New York–based photographer and filmmaker Condo, who previously presented her chromatic tulip and peony images as NFTs and curated the expansive “Flower Gang” exhibition, has embarked upon a new floral journey that explores the digital as divinatory: “For Ikebana, I combined real flowers — forget-me-nots and a branch of forsythia — thus creating a visual hybrid, an imaginary species,” says the artist of her delicate intercross of blooms. “I always think about nature, as well as various painting styles. The art of the Renaissance, the Impressionists and masters of minimalism are all swirling in my subconscious.”

British VR artist, animator and sculptor Taylor is a seasoned disruptor, dismantling the tropes of art history and turning them into instruments of change. Her augmented-reality sculpture Spong Woman is a modern reinterpretation of a genderless 5th-century artifact dubbed Spong Man, rechristened and feminized as an empowering call to counter gender stereotypes and redress social inequality.

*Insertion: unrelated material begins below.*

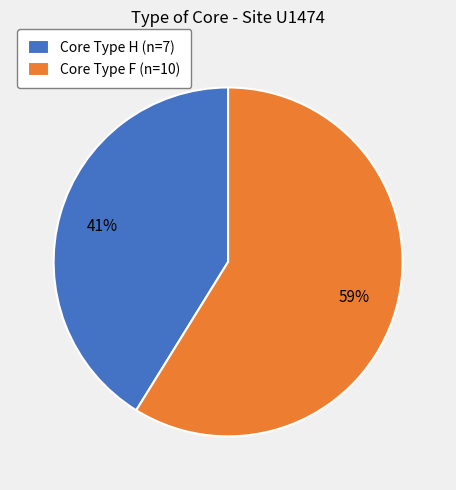

Is the sum of Core Type F (n=10) and Core Type H (n=7) greater than half?

Yes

Spong Woman, 2022, by Angie Taylor
Still of Spong Woman by Angie Taylor

Describing the pleasure she derives from her craft, Taylor echoes a sentiment voiced by all 12 artists. “Cryptoart,” she states, “has allowed me to bypass the normal constraints of the traditional art world by having the ability to exhibit where I want more easily, without having to be part of an elite group. I can also curate my own exhibitions and events, which is not so easy for me to do in real life. Of course, the biggest difference is that now digital art can have the value that it so deserves. Up till now, it’s been almost impossible for digital creatives to succeed as makers of fine art. Now, I can make my art the way I want to make it and express things that are important to me.”

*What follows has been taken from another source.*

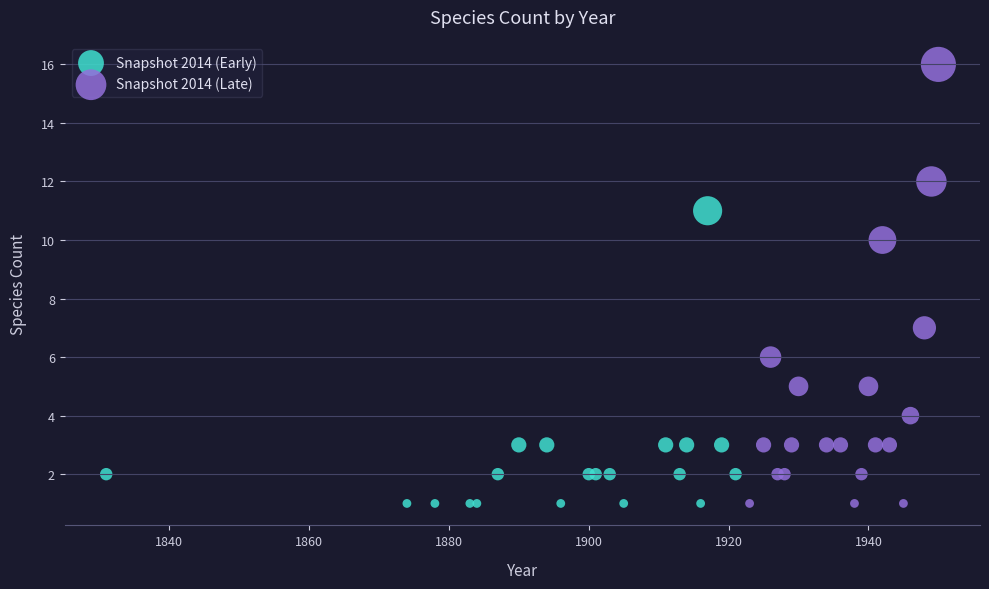

Which series reaches the maximum Y coordinate?

Snapshot 2014 (Late)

Our NFTs come with the promise of authenticity and rock-solid provenance, extending the value of creativity through time thanks to a royalty and rights structure that benefits the artists as their unique crypto-collectibles make their powerful mark on the metaverse.

Most importantly, our NFT platform’s first-birthday collection is a celebration of the global diversity of the cryptoart space, which we pledge to support, acting as a springboard for new and established artists seeking a passionate and engaged audience.